Task goal:
Each entry should be set down exactly as written, except for any picture it holds.

Given information:
┄┄┄┄┄┄┄┄┄┄

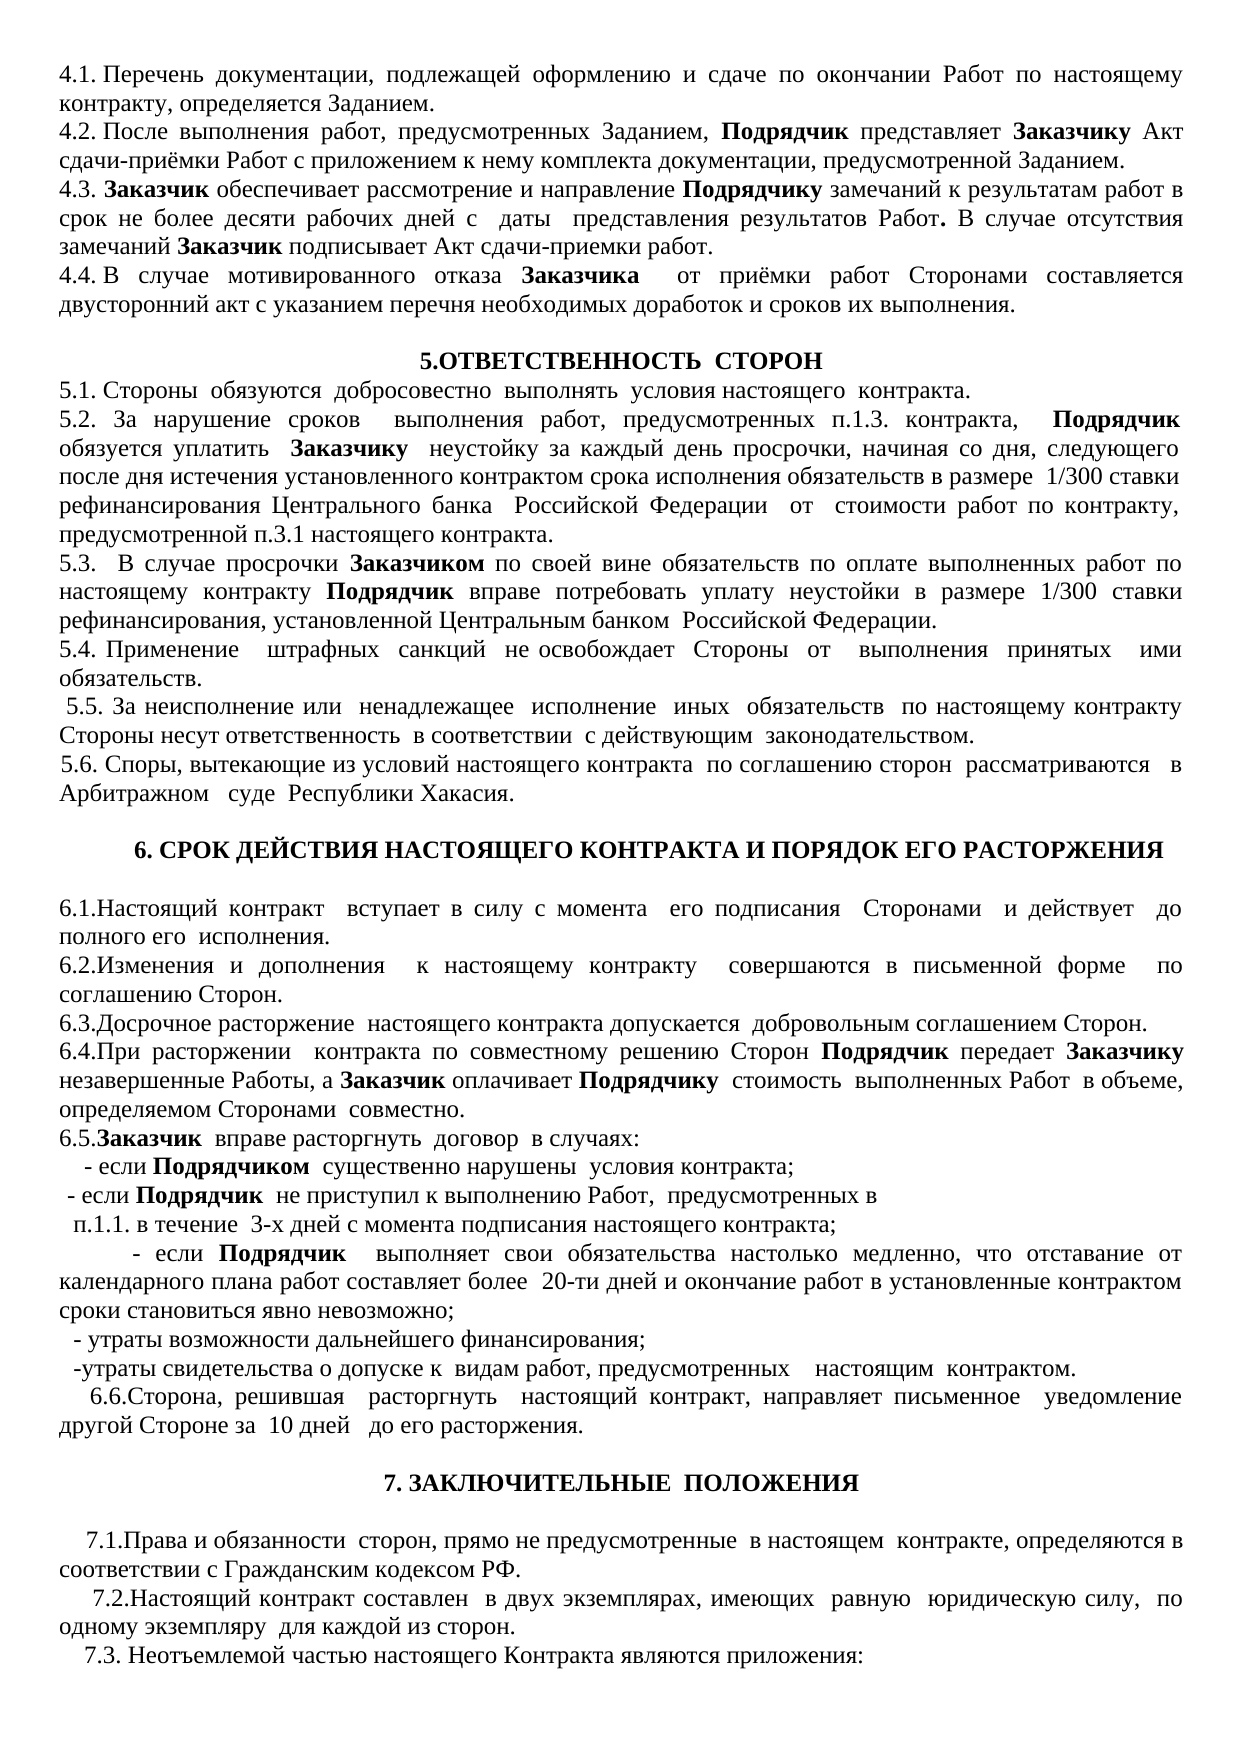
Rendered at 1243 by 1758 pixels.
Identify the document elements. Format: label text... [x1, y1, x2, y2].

text 6.2.Изменения и дополнения к настоящему контракту совершаются в письменной форме по соглашению Сторон. [59, 950, 1184, 1008]
text 6.6.Сторона, решившая расторгнуть настоящий контракт, направляет письменное уведомление другой Стороне за 10 дней до его расторжения. [59, 1381, 1183, 1439]
text 5.2. За нарушение сроков выполнения работ, предусмотренных п.1.3. контракта, Подрядчик обязуется уплатить Заказчику неустойку за каждый день просрочки, начиная со дня, следующего после дня истечения установленного контрактом срока исполнения обязательств в размере 1/300 ставки рефинансирования Центрального банка Российской Федерации от стоимости работ по контракту, предусмотренной п.3.1 настоящего контракта. [59, 404, 1180, 548]
text -утраты свидетельства о допуске к видам работ, предусмотренных настоящим контрактом. [29, 1353, 1183, 1381]
text 7.3. Неотъемлемой частью настоящего Контракта являются приложения: [59, 1640, 1183, 1669]
text 4.4. В случае мотивированного отказа Заказчика от приёмки работ Сторонами составляется двусторонний акт с указанием перечня необходимых доработок и сроков их выполнения. [59, 260, 1183, 318]
text 4.1. Перечень документации, подлежащей оформлению и сдаче по окончании Работ по настоящему контракту, определяется Заданием. [59, 59, 1183, 116]
text 7.2.Настоящий контракт составлен в двух экземплярах, имеющих равную юридическую силу, по одному экземпляру для каждой из сторон. [59, 1583, 1184, 1640]
text 7. ЗАКЛЮЧИТЕЛЬНЫЕ ПОЛОЖЕНИЯ [59, 1468, 1183, 1496]
text 5.6. Споры, вытекающие из условий настоящего контракта по соглашению сторон рассматриваются в Арбитражном суде Республики Хакасия. [40, 749, 1184, 806]
text - если Подрядчик не приступил к выполнению Работ, предусмотренных в [29, 1180, 1184, 1209]
text 5.4. Применение штрафных санкций не освобождает Стороны от выполнения принятых ими обязательств. [59, 634, 1184, 691]
text 5.1. Стороны обязуются добросовестно выполнять условия настоящего контракта. [59, 375, 1183, 404]
text - утраты возможности дальнейшего финансирования; [29, 1324, 1183, 1353]
text 4.3. Заказчик обеспечивает рассмотрение и направление Подрядчику замечаний к результатам работ в срок не более десяти рабочих дней с даты представления результатов Работ. В случае отсутствия замечаний Заказчик подписывает Акт сдачи-приемки работ. [59, 174, 1183, 260]
text 5.ОТВЕТСТВЕННОСТЬ СТОРОН [59, 346, 1183, 375]
text 6.5.Заказчик вправе расторгнуть договор в случаях: [59, 1123, 1183, 1151]
text 4.2. После выполнения работ, предусмотренных Заданием, Подрядчик представляет Заказчику Акт сдачи-приёмки Работ с приложением к нему комплекта документации, предусмотренной Заданием. [59, 116, 1183, 174]
text - если Подрядчиком существенно нарушены условия контракта; [59, 1151, 1183, 1180]
text 7.1.Права и обязанности сторон, прямо не предусмотренные в настоящем контракте, определяются в соответствии с Гражданским кодексом РФ. [29, 1525, 1184, 1583]
text 6.4.При расторжении контракта по совместному решению Сторон Подрядчик передает Заказчику незавершенные Работы, а Заказчик оплачивает Подрядчику стоимость выполненных Работ в объеме, определяемом Сторонами совместно. [59, 1036, 1184, 1123]
text 6.1.Настоящий контракт вступает в силу с момента его подписания Сторонами и действует до полного его исполнения. [59, 893, 1184, 950]
text 6.3.Досрочное расторжение настоящего контракта допускается добровольным соглашением Сторон. [59, 1008, 1183, 1036]
text 6. СРОК ДЕЙСТВИЯ НАСТОЯЩЕГО КОНТРАКТА И ПОРЯДОК ЕГО РАСТОРЖЕНИЯ [40, 835, 1184, 864]
text - если Подрядчик выполняет свои обязательства настолько медленно, что отставание от календарного плана работ составляет более 20-ти дней и окончание работ в установленные контрактом сроки становиться явно невозможно; [59, 1238, 1183, 1324]
text 5.5. За неисполнение или ненадлежащее исполнение иных обязательств по настоящему контракту Стороны несут ответственность в соответствии с действующим законодательством. [40, 691, 1184, 749]
text п.1.1. в течение 3-х дней с момента подписания настоящего контракта; [29, 1209, 1184, 1238]
text 5.3. В случае просрочки Заказчиком по своей вине обязательств по оплате выполненных работ по настоящему контракту Подрядчик вправе потребовать уплату неустойки в размере 1/300 ставки рефинансирования, установленной Центральным банком Российской Федерации. [59, 548, 1183, 634]
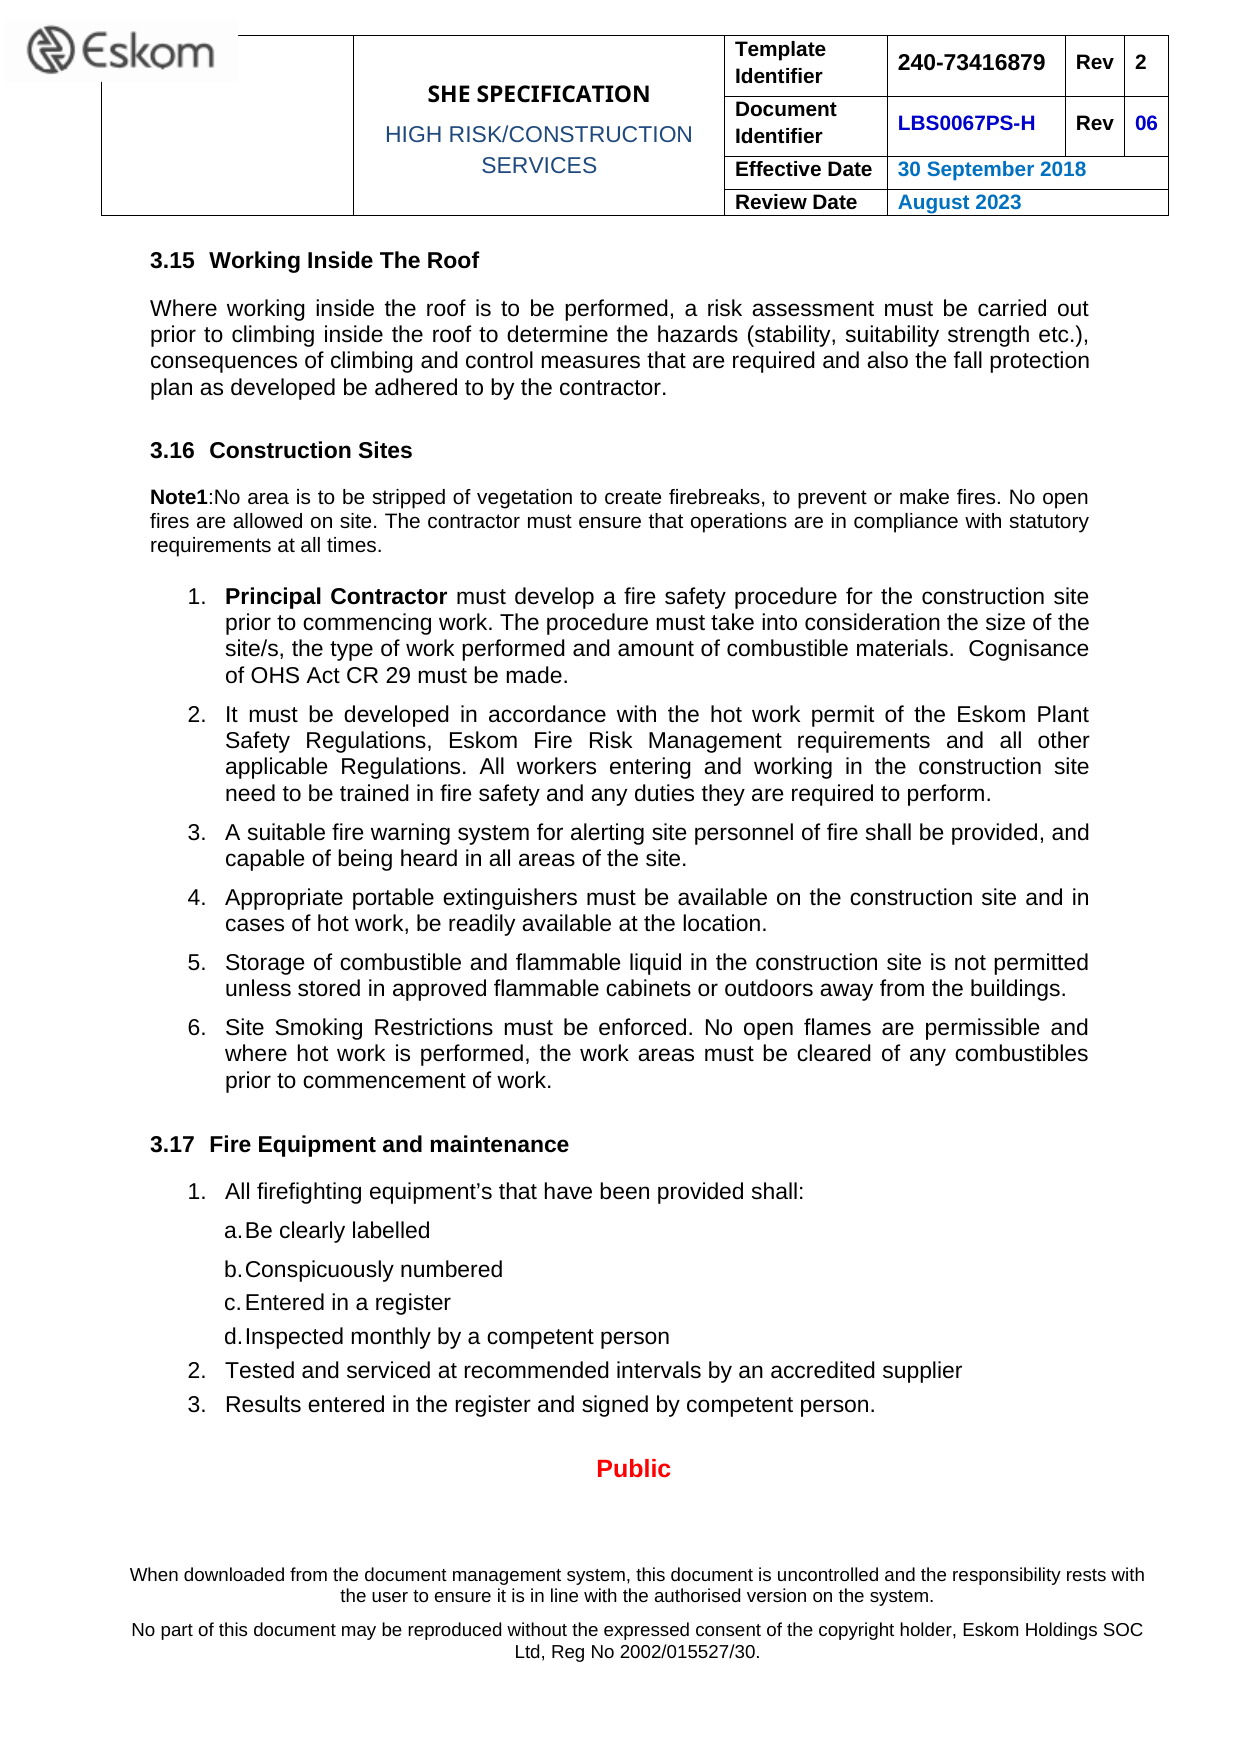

┄┄┄┄┄┄┄┄┄┄

Task response:
Rendered at 1243 by 1758 pixels.
Identify the document elements. Format: label text... [x1, y1, x2, y2].

text 6.2.Изменения и дополнения к настоящему контракту совершаются в письменной форме по соглашению Сторон. [59, 950, 1184, 1008]
text 6.6.Сторона, решившая расторгнуть настоящий контракт, направляет письменное уведомление другой Стороне за 10 дней до его расторжения. [59, 1381, 1183, 1439]
text 5.2. За нарушение сроков выполнения работ, предусмотренных п.1.3. контракта, Подрядчик обязуется уплатить Заказчику неустойку за каждый день просрочки, начиная со дня, следующего после дня истечения установленного контрактом срока исполнения обязательств в размере 1/300 ставки рефинансирования Центрального банка Российской Федерации от стоимости работ по контракту, предусмотренной п.3.1 настоящего контракта. [59, 404, 1180, 548]
text -утраты свидетельства о допуске к видам работ, предусмотренных настоящим контрактом. [29, 1353, 1183, 1381]
text 7.3. Неотъемлемой частью настоящего Контракта являются приложения: [59, 1640, 1183, 1669]
text 4.4. В случае мотивированного отказа Заказчика от приёмки работ Сторонами составляется двусторонний акт с указанием перечня необходимых доработок и сроков их выполнения. [59, 260, 1183, 318]
text 4.1. Перечень документации, подлежащей оформлению и сдаче по окончании Работ по настоящему контракту, определяется Заданием. [59, 59, 1183, 116]
text 7.2.Настоящий контракт составлен в двух экземплярах, имеющих равную юридическую силу, по одному экземпляру для каждой из сторон. [59, 1583, 1184, 1640]
text 7. ЗАКЛЮЧИТЕЛЬНЫЕ ПОЛОЖЕНИЯ [59, 1468, 1183, 1496]
text 5.6. Споры, вытекающие из условий настоящего контракта по соглашению сторон рассматриваются в Арбитражном суде Республики Хакасия. [40, 749, 1184, 806]
text - если Подрядчик не приступил к выполнению Работ, предусмотренных в [29, 1180, 1184, 1209]
text 5.4. Применение штрафных санкций не освобождает Стороны от выполнения принятых ими обязательств. [59, 634, 1184, 691]
text 5.1. Стороны обязуются добросовестно выполнять условия настоящего контракта. [59, 375, 1183, 404]
text - утраты возможности дальнейшего финансирования; [29, 1324, 1183, 1353]
text 4.3. Заказчик обеспечивает рассмотрение и направление Подрядчику замечаний к результатам работ в срок не более десяти рабочих дней с даты представления результатов Работ. В случае отсутствия замечаний Заказчик подписывает Акт сдачи-приемки работ. [59, 174, 1183, 260]
text 5.ОТВЕТСТВЕННОСТЬ СТОРОН [59, 346, 1183, 375]
text 6.5.Заказчик вправе расторгнуть договор в случаях: [59, 1123, 1183, 1151]
text 4.2. После выполнения работ, предусмотренных Заданием, Подрядчик представляет Заказчику Акт сдачи-приёмки Работ с приложением к нему комплекта документации, предусмотренной Заданием. [59, 116, 1183, 174]
text - если Подрядчиком существенно нарушены условия контракта; [59, 1151, 1183, 1180]
text 7.1.Права и обязанности сторон, прямо не предусмотренные в настоящем контракте, определяются в соответствии с Гражданским кодексом РФ. [29, 1525, 1184, 1583]
text 6.4.При расторжении контракта по совместному решению Сторон Подрядчик передает Заказчику незавершенные Работы, а Заказчик оплачивает Подрядчику стоимость выполненных Работ в объеме, определяемом Сторонами совместно. [59, 1036, 1184, 1123]
text 6.1.Настоящий контракт вступает в силу с момента его подписания Сторонами и действует до полного его исполнения. [59, 893, 1184, 950]
text 6.3.Досрочное расторжение настоящего контракта допускается добровольным соглашением Сторон. [59, 1008, 1183, 1036]
text 6. СРОК ДЕЙСТВИЯ НАСТОЯЩЕГО КОНТРАКТА И ПОРЯДОК ЕГО РАСТОРЖЕНИЯ [40, 835, 1184, 864]
text - если Подрядчик выполняет свои обязательства настолько медленно, что отставание от календарного плана работ составляет более 20-ти дней и окончание работ в установленные контрактом сроки становиться явно невозможно; [59, 1238, 1183, 1324]
text 5.5. За неисполнение или ненадлежащее исполнение иных обязательств по настоящему контракту Стороны несут ответственность в соответствии с действующим законодательством. [40, 691, 1184, 749]
text п.1.1. в течение 3-х дней с момента подписания настоящего контракта; [29, 1209, 1184, 1238]
text 5.3. В случае просрочки Заказчиком по своей вине обязательств по оплате выполненных работ по настоящему контракту Подрядчик вправе потребовать уплату неустойки в размере 1/300 ставки рефинансирования, установленной Центральным банком Российской Федерации. [59, 548, 1183, 634]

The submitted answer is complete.